Abstract 105: Evaluation of a New, Lower Dose for Pediatric Defibrillation with Automated External Defibrillators
Introduction The new AHA Guidelines recommend a pediatric AED dose for pediatric VF, yet the optimal pediatric dose remains unknown. We have previous reported that biphasic escalating doses of 50–75– 86J were effective at terminating VF, resulted in less post-resuscitation myocardial dysfunction, and produced better outcomes than defibrillation with biphasic adult shocks (200–300–360 J). We hypothesized that a 35 J pediatric shock dose (lower, non-escalating) would be safe and effective in the same piglet model of prolonged VF compared with adult doses.

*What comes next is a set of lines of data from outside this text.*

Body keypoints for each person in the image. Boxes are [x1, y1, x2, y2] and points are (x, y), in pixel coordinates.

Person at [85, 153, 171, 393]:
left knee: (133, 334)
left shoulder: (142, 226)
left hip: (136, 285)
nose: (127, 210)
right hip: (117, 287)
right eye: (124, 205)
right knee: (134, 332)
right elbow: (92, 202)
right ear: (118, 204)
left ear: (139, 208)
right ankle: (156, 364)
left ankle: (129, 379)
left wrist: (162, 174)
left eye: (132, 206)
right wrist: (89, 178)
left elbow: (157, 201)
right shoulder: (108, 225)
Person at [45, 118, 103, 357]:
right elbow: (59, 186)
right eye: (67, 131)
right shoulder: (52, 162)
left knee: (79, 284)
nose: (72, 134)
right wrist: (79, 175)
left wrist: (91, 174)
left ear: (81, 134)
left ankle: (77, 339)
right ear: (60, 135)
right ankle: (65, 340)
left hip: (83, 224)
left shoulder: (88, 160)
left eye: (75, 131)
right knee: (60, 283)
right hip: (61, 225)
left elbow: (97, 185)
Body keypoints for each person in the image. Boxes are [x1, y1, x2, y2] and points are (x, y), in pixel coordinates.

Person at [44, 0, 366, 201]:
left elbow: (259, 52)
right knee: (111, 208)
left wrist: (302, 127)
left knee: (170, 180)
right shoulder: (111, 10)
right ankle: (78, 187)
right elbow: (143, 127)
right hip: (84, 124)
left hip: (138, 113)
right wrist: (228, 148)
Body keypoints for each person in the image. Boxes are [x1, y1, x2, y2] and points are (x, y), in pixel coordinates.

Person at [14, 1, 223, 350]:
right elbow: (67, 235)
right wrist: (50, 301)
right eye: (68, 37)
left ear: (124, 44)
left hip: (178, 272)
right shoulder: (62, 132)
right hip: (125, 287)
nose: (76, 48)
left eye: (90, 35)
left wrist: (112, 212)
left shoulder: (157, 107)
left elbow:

Methods Following 7 minutes of untreated VF, 24 piglets were randomized to receive either biphasic shocks at 35–35–35 J (Bi35 group) or 50–75– 86 J (Bi50 group) via pediatric-sized pads or adult shocks at 200–300–360 J (Bi200 group) via adult pads. Resuscitation was per pediatric BLS protocol to 20 minutes, then pediatric ALS protocol to 27 minutes. A nonparametric statistical test (Kruskal-Wallis with Dunn correction) was used.
Results Piglets (19±3kg) required more Bi35 than Bi200 shocks to terminate the initial VF episode (*p=0.03) and received more shocks overall (7.9±6.3 vs 1.4±0.5, p=0.008). There was no significant difference between the 3 groups in cumulative dose. Animals defibrillated with 35 J had a 10% decrease in LVEF from baseline at 4 hours versus a 32% decrease in piglets receiving the adult dose shock (p=0.14). Survival to 4 hours was nearly equal between the three groups with good neurological outcome in 7/8 Bi35 piglets versus 3/8 Bi200 (p=0.09).
Conclusion Outcomes were similar for this lower dose and the previously proven 50 J pediatric AED dose. Compared to the adult dose, both attenuated doses tended to be associated with less myocardial dysfunction and better 24-hour outcome. Although this lowest dose required more shocks than the adult dose, our results suggest that this new, lower dose would be safe and effective for pediatric defibrillation.